Samba’s Clustered Trivial DataBase (CTDB) is a clustered database used to manage the NFS and SMB services on the gateway nodes, providing high availability, load balancing, and monitoring of the nodes in the CTDB cluster. For each of the gateways in the CTDB cluster, a Domain Name System (DNS) entry with an A record for the IP address is added, such that all gateways have the same hostname, a sort of “public gateway name.” Clients then use that gateway name to mount those services so that the name server daemon (named) can assign all the gateways in the CTDB cluster to clients using the round-robin method. When needed, NFS-Ganesha (an open source, user space NFS file server) can be used as an alternative to the regular NFS server services; it is also managed by the CTDB cluster.
Behind the gateways, a pixstor system must be accessed and exported to the clients. For characterizing the gateways in this document, a pixstor solution with high demand metadata and the capacity expansion modules was used.

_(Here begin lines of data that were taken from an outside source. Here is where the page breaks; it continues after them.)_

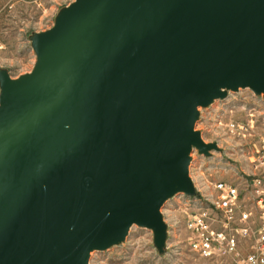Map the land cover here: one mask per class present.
Wrapping results in <instances>:
<instances>
[{"label": "water", "instance_id": "1", "mask_svg": "<svg viewBox=\"0 0 264 264\" xmlns=\"http://www.w3.org/2000/svg\"><path fill=\"white\" fill-rule=\"evenodd\" d=\"M0 71V264H89L195 195L199 108L264 97V0H74Z\"/></svg>", "mask_w": 264, "mask_h": 264}, {"label": "rangeland", "instance_id": "2", "mask_svg": "<svg viewBox=\"0 0 264 264\" xmlns=\"http://www.w3.org/2000/svg\"><path fill=\"white\" fill-rule=\"evenodd\" d=\"M73 1L0 0V71L12 79L29 73L35 63L32 36L50 29L58 12ZM199 112L195 130L206 144L217 143L220 151L205 156L193 149L190 177L195 195L178 194L161 208L167 225L163 251L154 246L150 230L132 226L120 244L91 252L89 264H210L187 245V217L207 207V199L216 195L215 181L251 174L248 157L264 139V97L250 89L229 91L225 99Z\"/></svg>", "mask_w": 264, "mask_h": 264}, {"label": "built area", "instance_id": "3", "mask_svg": "<svg viewBox=\"0 0 264 264\" xmlns=\"http://www.w3.org/2000/svg\"><path fill=\"white\" fill-rule=\"evenodd\" d=\"M253 147L251 174L215 181L207 207L187 217V245L210 264H264V139Z\"/></svg>", "mask_w": 264, "mask_h": 264}]
</instances>
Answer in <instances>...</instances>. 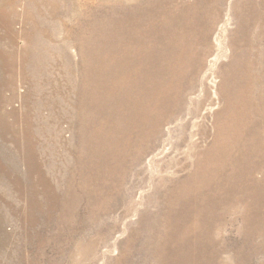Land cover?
<instances>
[{
    "label": "rangeland",
    "instance_id": "1",
    "mask_svg": "<svg viewBox=\"0 0 264 264\" xmlns=\"http://www.w3.org/2000/svg\"><path fill=\"white\" fill-rule=\"evenodd\" d=\"M0 264H264V0H0Z\"/></svg>",
    "mask_w": 264,
    "mask_h": 264
}]
</instances>
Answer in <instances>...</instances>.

Gateway node performance is expected to be similar to GFPS performance reported in this document. Gateway performance characterization will be performed and reported in a future blog.
The hardware for ngenea nodes is the same used for the gateway nodes, but has different software installed and requires a different license. These nodes were validated several solutions like a PowerScale F200 (OneFS), a tape solution, and we plan to validate on other Dell storage systems. The following figure shows an example of ngenea jobs using external storage. A future blog will describe this software in more detail and may present some performance characterization / use case relevant for the pixstor Storage.